Could you format the records below as a Markdown table with a No. column for the row number and an Entry column for the line, leaving out any blank lines?

——

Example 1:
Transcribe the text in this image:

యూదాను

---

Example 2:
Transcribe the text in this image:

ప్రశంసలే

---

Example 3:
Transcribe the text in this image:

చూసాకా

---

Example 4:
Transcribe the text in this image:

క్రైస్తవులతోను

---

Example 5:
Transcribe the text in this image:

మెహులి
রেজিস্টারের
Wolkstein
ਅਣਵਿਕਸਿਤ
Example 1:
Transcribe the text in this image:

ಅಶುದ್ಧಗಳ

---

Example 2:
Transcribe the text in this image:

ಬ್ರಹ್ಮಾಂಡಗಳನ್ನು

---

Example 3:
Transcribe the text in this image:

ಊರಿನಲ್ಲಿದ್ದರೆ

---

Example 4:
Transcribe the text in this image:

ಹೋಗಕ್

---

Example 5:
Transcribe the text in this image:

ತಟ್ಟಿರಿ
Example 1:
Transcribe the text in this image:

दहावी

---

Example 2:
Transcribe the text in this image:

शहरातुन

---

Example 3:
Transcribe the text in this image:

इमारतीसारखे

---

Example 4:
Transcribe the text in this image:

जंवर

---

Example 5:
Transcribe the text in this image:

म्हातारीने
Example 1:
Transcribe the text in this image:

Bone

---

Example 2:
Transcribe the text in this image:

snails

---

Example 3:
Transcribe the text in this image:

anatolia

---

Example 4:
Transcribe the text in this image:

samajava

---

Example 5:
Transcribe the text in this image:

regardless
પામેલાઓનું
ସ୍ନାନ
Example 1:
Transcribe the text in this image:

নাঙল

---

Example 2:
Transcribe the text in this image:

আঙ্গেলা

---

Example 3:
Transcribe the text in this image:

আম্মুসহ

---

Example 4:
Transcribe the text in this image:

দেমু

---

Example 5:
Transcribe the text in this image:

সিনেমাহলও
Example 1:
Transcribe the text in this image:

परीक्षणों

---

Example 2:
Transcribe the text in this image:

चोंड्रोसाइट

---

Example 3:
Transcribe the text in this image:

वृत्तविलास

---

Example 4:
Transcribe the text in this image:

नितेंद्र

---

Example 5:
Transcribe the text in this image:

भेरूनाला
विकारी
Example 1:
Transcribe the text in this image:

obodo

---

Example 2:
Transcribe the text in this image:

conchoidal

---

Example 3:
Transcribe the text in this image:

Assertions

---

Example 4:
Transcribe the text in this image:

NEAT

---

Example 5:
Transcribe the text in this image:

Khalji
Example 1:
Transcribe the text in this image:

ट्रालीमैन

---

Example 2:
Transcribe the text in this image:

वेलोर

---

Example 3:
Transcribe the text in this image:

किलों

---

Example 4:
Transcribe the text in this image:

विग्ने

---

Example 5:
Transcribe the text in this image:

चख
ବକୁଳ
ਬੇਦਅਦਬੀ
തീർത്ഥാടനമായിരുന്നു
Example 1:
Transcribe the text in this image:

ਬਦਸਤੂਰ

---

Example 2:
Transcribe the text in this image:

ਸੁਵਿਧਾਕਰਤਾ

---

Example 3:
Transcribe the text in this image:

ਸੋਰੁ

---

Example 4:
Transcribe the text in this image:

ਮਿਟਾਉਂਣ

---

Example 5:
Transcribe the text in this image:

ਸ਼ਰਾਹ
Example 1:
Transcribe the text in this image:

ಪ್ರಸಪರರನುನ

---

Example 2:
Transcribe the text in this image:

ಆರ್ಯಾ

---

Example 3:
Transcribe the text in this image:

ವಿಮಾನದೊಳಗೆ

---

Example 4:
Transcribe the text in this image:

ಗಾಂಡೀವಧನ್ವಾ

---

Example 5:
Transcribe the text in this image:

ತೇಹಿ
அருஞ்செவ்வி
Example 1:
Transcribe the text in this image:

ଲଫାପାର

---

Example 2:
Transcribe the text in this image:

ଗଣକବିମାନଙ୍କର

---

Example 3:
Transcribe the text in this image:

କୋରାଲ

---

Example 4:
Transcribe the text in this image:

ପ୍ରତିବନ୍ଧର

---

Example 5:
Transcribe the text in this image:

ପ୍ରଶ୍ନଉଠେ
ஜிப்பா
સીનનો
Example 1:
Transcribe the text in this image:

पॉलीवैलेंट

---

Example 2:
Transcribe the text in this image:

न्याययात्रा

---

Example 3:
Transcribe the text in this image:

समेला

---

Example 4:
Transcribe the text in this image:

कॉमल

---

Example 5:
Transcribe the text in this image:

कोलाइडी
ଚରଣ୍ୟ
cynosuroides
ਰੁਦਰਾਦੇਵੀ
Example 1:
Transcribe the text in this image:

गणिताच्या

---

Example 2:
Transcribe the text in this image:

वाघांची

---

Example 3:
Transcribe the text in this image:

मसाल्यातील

——

Full solution:
| No. | Entry |
|---|---|
| 1 | Example 1: |
| 2 | Transcribe the text in this image: |
| 3 | యూదాను |
| 4 | --- |
| 5 | Example 2: |
| 6 | Transcribe the text in this image: |
| 7 | ప్రశంసలే |
| 8 | --- |
| 9 | Example 3: |
| 10 | Transcribe the text in this image: |
| 11 | చూసాకా |
| 12 | --- |
| 13 | Example 4: |
| 14 | Transcribe the text in this image: |
| 15 | క్రైస్తవులతోను |
| 16 | --- |
| 17 | Example 5: |
| 18 | Transcribe the text in this image: |
| 19 | మెహులి |
| 20 | রেজিস্টারের |
| 21 | Wolkstein |
| 22 | ਅਣਵਿਕਸਿਤ |
| 23 | Example 1: |
| 24 | Transcribe the text in this image: |
| 25 | ಅಶುದ್ಧಗಳ |
| 26 | --- |
| 27 | Example 2: |
| 28 | Transcribe the text in this image: |
| 29 | ಬ್ರಹ್ಮಾಂಡಗಳನ್ನು |
| 30 | --- |
| 31 | Example 3: |
| 32 | Transcribe the text in this image: |
| 33 | ಊರಿನಲ್ಲಿದ್ದರೆ |
| 34 | --- |
| 35 | Example 4: |
| 36 | Transcribe the text in this image: |
| 37 | ಹೋಗಕ್ |
| 38 | --- |
| 39 | Example 5: |
| 40 | Transcribe the text in this image: |
| 41 | ತಟ್ಟಿರಿ |
| 42 | Example 1: |
| 43 | Transcribe the text in this image: |
| 44 | दहावी |
| 45 | --- |
| 46 | Example 2: |
| 47 | Transcribe the text in this image: |
| 48 | शहरातुन |
| 49 | --- |
| 50 | Example 3: |
| 51 | Transcribe the text in this image: |
| 52 | इमारतीसारखे |
| 53 | --- |
| 54 | Example 4: |
| 55 | Transcribe the text in this image: |
| 56 | जंवर |
| 57 | --- |
| 58 | Example 5: |
| 59 | Transcribe the text in this image: |
| 60 | म्हातारीने |
| 61 | Example 1: |
| 62 | Transcribe the text in this image: |
| 63 | Bone |
| 64 | --- |
| 65 | Example 2: |
| 66 | Transcribe the text in this image: |
| 67 | snails |
| 68 | --- |
| 69 | Example 3: |
| 70 | Transcribe the text in this image: |
| 71 | anatolia |
| 72 | --- |
| 73 | Example 4: |
| 74 | Transcribe the text in this image: |
| 75 | samajava |
| 76 | --- |
| 77 | Example 5: |
| 78 | Transcribe the text in this image: |
| 79 | regardless |
| 80 | પામેલાઓનું |
| 81 | ସ୍ନାନ |
| 82 | Example 1: |
| 83 | Transcribe the text in this image: |
| 84 | নাঙল |
| 85 | --- |
| 86 | Example 2: |
| 87 | Transcribe the text in this image: |
| 88 | আঙ্গেলা |
| 89 | --- |
| 90 | Example 3: |
| 91 | Transcribe the text in this image: |
| 92 | আম্মুসহ |
| 93 | --- |
| 94 | Example 4: |
| 95 | Transcribe the text in this image: |
| 96 | দেমু |
| 97 | --- |
| 98 | Example 5: |
| 99 | Transcribe the text in this image: |
| 100 | সিনেমাহলও |
| 101 | Example 1: |
| 102 | Transcribe the text in this image: |
| 103 | परीक्षणों |
| 104 | --- |
| 105 | Example 2: |
| 106 | Transcribe the text in this image: |
| 107 | चोंड्रोसाइट |
| 108 | --- |
| 109 | Example 3: |
| 110 | Transcribe the text in this image: |
| 111 | वृत्तविलास |
| 112 | --- |
| 113 | Example 4: |
| 114 | Transcribe the text in this image: |
| 115 | नितेंद्र |
| 116 | --- |
| 117 | Example 5: |
| 118 | Transcribe the text in this image: |
| 119 | भेरूनाला |
| 120 | विकारी |
| 121 | Example 1: |
| 122 | Transcribe the text in this image: |
| 123 | obodo |
| 124 | --- |
| 125 | Example 2: |
| 126 | Transcribe the text in this image: |
| 127 | conchoidal |
| 128 | --- |
| 129 | Example 3: |
| 130 | Transcribe the text in this image: |
| 131 | Assertions |
| 132 | --- |
| 133 | Example 4: |
| 134 | Transcribe the text in this image: |
| 135 | NEAT |
| 136 | --- |
| 137 | Example 5: |
| 138 | Transcribe the text in this image: |
| 139 | Khalji |
| 140 | Example 1: |
| 141 | Transcribe the text in this image: |
| 142 | ट्रालीमैन |
| 143 | --- |
| 144 | Example 2: |
| 145 | Transcribe the text in this image: |
| 146 | वेलोर |
| 147 | --- |
| 148 | Example 3: |
| 149 | Transcribe the text in this image: |
| 150 | किलों |
| 151 | --- |
| 152 | Example 4: |
| 153 | Transcribe the text in this image: |
| 154 | विग्ने |
| 155 | --- |
| 156 | Example 5: |
| 157 | Transcribe the text in this image: |
| 158 | चख |
| 159 | ବକୁଳ |
| 160 | ਬੇਦਅਦਬੀ |
| 161 | തീർത്ഥാടനമായിരുന്നു |
| 162 | Example 1: |
| 163 | Transcribe the text in this image: |
| 164 | ਬਦਸਤੂਰ |
| 165 | --- |
| 166 | Example 2: |
| 167 | Transcribe the text in this image: |
| 168 | ਸੁਵਿਧਾਕਰਤਾ |
| 169 | --- |
| 170 | Example 3: |
| 171 | Transcribe the text in this image: |
| 172 | ਸੋਰੁ |
| 173 | --- |
| 174 | Example 4: |
| 175 | Transcribe the text in this image: |
| 176 | ਮਿਟਾਉਂਣ |
| 177 | --- |
| 178 | Example 5: |
| 179 | Transcribe the text in this image: |
| 180 | ਸ਼ਰਾਹ |
| 181 | Example 1: |
| 182 | Transcribe the text in this image: |
| 183 | ಪ್ರಸಪರರನುನ |
| 184 | --- |
| 185 | Example 2: |
| 186 | Transcribe the text in this image: |
| 187 | ಆರ್ಯಾ |
| 188 | --- |
| 189 | Example 3: |
| 190 | Transcribe the text in this image: |
| 191 | ವಿಮಾನದೊಳಗೆ |
| 192 | --- |
| 193 | Example 4: |
| 194 | Transcribe the text in this image: |
| 195 | ಗಾಂಡೀವಧನ್ವಾ |
| 196 | --- |
| 197 | Example 5: |
| 198 | Transcribe the text in this image: |
| 199 | ತೇಹಿ |
| 200 | அருஞ்செவ்வி |
| 201 | Example 1: |
| 202 | Transcribe the text in this image: |
| 203 | ଲଫାପାର |
| 204 | --- |
| 205 | Example 2: |
| 206 | Transcribe the text in this image: |
| 207 | ଗଣକବିମାନଙ୍କର |
| 208 | --- |
| 209 | Example 3: |
| 210 | Transcribe the text in this image: |
| 211 | କୋରାଲ |
| 212 | --- |
| 213 | Example 4: |
| 214 | Transcribe the text in this image: |
| 215 | ପ୍ରତିବନ୍ଧର |
| 216 | --- |
| 217 | Example 5: |
| 218 | Transcribe the text in this image: |
| 219 | ପ୍ରଶ୍ନଉଠେ |
| 220 | ஜிப்பா |
| 221 | સીનનો |
| 222 | Example 1: |
| 223 | Transcribe the text in this image: |
| 224 | पॉलीवैलेंट |
| 225 | --- |
| 226 | Example 2: |
| 227 | Transcribe the text in this image: |
| 228 | न्याययात्रा |
| 229 | --- |
| 230 | Example 3: |
| 231 | Transcribe the text in this image: |
| 232 | समेला |
| 233 | --- |
| 234 | Example 4: |
| 235 | Transcribe the text in this image: |
| 236 | कॉमल |
| 237 | --- |
| 238 | Example 5: |
| 239 | Transcribe the text in this image: |
| 240 | कोलाइडी |
| 241 | ଚରଣ୍ୟ |
| 242 | cynosuroides |
| 243 | ਰੁਦਰਾਦੇਵੀ |
| 244 | Example 1: |
| 245 | Transcribe the text in this image: |
| 246 | गणिताच्या |
| 247 | --- |
| 248 | Example 2: |
| 249 | Transcribe the text in this image: |
| 250 | वाघांची |
| 251 | --- |
| 252 | Example 3: |
| 253 | Transcribe the text in this image: |
| 254 | मसाल्यातील |